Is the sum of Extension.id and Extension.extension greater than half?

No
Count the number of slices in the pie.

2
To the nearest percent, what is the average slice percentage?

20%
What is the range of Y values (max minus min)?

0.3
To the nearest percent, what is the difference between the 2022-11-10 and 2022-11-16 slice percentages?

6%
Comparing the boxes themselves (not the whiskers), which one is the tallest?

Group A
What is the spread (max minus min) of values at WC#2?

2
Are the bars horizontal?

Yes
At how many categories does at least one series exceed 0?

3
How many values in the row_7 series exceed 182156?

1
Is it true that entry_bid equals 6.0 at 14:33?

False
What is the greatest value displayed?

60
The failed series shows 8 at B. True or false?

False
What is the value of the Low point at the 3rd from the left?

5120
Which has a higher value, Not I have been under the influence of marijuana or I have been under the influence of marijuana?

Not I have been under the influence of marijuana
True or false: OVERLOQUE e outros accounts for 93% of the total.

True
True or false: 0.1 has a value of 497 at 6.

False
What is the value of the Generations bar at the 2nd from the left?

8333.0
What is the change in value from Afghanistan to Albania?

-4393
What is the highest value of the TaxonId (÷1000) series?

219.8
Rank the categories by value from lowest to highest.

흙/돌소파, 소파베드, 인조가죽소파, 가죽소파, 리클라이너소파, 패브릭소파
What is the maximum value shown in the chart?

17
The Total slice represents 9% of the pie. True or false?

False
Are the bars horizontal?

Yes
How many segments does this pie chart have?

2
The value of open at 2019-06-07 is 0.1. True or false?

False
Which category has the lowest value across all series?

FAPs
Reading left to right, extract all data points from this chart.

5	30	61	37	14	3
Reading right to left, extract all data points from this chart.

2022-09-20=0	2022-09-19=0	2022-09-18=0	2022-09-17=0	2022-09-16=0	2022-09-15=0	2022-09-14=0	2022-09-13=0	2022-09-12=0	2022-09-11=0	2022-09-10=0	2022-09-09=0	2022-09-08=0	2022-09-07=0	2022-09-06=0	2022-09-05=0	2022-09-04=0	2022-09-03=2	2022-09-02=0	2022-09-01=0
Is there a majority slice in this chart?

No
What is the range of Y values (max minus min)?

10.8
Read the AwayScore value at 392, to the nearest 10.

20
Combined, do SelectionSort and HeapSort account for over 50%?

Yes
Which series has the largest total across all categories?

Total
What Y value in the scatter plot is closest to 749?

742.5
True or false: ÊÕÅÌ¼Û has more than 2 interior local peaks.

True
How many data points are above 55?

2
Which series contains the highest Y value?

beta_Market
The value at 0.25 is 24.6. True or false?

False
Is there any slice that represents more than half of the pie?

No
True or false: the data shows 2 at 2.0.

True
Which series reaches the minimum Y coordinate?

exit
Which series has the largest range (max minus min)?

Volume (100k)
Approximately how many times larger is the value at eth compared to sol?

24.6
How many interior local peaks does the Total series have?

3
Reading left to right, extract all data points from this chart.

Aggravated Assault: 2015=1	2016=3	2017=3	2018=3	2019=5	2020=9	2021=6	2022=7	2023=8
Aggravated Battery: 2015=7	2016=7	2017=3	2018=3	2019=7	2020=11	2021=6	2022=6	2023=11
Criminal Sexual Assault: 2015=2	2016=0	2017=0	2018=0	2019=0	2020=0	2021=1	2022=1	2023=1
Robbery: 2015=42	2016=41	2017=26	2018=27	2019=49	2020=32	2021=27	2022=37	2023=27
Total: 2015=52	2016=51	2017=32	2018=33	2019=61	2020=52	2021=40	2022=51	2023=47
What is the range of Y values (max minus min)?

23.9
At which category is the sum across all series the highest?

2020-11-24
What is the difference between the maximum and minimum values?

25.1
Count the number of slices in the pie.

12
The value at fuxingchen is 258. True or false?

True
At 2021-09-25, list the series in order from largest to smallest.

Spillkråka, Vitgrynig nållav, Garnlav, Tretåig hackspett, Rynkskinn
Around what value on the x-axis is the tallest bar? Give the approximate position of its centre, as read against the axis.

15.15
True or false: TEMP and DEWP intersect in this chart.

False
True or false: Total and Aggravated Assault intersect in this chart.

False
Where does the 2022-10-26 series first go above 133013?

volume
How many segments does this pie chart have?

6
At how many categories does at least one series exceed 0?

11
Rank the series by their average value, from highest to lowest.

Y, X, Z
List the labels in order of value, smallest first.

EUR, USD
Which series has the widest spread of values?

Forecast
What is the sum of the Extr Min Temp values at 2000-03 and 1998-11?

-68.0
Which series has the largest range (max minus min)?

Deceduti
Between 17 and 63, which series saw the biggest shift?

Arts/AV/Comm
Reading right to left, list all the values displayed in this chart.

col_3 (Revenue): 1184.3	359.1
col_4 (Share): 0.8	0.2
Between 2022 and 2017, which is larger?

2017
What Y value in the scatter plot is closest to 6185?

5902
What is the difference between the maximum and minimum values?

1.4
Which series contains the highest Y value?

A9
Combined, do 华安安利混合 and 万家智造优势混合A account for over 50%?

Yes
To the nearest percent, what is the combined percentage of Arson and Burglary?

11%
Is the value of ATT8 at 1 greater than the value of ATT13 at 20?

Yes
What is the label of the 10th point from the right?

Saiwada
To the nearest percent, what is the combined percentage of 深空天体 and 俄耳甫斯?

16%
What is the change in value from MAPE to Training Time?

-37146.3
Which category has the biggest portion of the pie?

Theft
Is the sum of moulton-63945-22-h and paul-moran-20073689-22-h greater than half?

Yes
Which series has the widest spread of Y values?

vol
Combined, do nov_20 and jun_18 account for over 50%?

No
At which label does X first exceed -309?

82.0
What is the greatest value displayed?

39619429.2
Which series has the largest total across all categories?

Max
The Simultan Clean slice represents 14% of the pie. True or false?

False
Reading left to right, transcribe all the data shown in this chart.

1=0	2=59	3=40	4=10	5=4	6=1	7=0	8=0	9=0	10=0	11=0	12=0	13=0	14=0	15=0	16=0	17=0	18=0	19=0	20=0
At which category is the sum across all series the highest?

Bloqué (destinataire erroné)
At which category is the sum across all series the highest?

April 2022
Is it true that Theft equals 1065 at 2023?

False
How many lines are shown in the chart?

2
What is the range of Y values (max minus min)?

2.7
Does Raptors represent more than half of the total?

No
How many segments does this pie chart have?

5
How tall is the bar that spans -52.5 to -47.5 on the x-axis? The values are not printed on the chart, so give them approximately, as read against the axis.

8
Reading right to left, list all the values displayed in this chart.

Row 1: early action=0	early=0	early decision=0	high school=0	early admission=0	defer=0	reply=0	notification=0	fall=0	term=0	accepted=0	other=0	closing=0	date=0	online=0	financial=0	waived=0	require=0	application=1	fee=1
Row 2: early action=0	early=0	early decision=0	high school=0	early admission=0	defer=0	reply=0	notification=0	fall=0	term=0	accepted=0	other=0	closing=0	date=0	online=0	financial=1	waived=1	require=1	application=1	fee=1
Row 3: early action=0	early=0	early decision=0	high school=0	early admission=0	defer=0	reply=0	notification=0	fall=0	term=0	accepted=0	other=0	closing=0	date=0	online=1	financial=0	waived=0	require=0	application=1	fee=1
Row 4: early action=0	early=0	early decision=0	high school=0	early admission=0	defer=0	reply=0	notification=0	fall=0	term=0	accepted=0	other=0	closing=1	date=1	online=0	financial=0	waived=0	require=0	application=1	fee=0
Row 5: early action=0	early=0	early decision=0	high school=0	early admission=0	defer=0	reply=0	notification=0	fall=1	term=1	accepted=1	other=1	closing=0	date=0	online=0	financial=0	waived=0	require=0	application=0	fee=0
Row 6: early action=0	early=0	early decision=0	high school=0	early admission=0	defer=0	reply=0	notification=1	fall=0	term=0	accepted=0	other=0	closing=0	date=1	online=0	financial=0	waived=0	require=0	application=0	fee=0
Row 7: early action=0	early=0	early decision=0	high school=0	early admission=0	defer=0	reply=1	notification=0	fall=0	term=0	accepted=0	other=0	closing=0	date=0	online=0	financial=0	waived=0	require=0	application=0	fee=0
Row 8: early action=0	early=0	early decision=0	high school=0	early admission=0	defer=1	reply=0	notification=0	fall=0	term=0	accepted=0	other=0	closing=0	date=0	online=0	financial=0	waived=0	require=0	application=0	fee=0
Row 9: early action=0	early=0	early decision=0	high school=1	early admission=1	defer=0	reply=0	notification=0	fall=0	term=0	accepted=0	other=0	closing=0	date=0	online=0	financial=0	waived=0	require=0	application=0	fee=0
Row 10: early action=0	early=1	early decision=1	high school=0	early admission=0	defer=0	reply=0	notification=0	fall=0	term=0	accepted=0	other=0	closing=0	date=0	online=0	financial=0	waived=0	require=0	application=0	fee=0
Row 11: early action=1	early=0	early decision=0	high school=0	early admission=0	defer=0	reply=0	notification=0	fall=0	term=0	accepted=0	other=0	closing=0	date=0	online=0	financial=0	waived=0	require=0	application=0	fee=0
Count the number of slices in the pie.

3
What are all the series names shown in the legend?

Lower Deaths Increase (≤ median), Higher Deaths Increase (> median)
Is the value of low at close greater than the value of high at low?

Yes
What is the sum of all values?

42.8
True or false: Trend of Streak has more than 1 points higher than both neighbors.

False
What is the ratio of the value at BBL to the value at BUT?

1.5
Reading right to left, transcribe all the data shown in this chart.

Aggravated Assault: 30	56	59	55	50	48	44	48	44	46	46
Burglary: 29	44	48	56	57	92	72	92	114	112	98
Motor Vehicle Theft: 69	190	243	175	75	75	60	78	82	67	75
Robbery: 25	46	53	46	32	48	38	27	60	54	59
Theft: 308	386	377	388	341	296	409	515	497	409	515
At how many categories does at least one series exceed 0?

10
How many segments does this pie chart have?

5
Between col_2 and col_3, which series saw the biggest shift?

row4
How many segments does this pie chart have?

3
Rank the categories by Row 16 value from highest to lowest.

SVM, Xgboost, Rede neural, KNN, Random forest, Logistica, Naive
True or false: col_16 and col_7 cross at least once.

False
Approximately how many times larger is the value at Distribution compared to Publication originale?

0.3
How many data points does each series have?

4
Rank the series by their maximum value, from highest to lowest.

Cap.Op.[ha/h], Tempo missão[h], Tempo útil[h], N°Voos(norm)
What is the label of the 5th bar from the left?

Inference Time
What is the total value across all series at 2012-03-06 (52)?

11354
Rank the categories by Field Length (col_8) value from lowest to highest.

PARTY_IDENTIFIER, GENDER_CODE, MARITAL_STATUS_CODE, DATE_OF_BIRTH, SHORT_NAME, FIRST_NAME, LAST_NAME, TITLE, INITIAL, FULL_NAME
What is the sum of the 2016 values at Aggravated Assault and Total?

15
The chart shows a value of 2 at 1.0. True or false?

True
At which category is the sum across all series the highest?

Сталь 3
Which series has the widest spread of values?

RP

• **WRITTEN TASK**: Rewrite the rows from the very first one through the line containing "What is the change in value from Afghanistan", inclusive, putting "largest" in place of "greatest" and leaving everything else unchanged.

• **SOLUTION FOR THIS PROBLEM**:
Is the sum of Extension.id and Extension.extension greater than half?

No
Count the number of slices in the pie.

2
To the nearest percent, what is the average slice percentage?

20%
What is the range of Y values (max minus min)?

0.3
To the nearest percent, what is the difference between the 2022-11-10 and 2022-11-16 slice percentages?

6%
Comparing the boxes themselves (not the whiskers), which one is the tallest?

Group A
What is the spread (max minus min) of values at WC#2?

2
Are the bars horizontal?

Yes
At how many categories does at least one series exceed 0?

3
How many values in the row_7 series exceed 182156?

1
Is it true that entry_bid equals 6.0 at 14:33?

False
What is the largest value displayed?

60
The failed series shows 8 at B. True or false?

False
What is the value of the Low point at the 3rd from the left?

5120
Which has a higher value, Not I have been under the influence of marijuana or I have been under the influence of marijuana?

Not I have been under the influence of marijuana
True or false: OVERLOQUE e outros accounts for 93% of the total.

True
True or false: 0.1 has a value of 497 at 6.

False
What is the value of the Generations bar at the 2nd from the left?

8333.0
What is the change in value from Afghanistan to Albania?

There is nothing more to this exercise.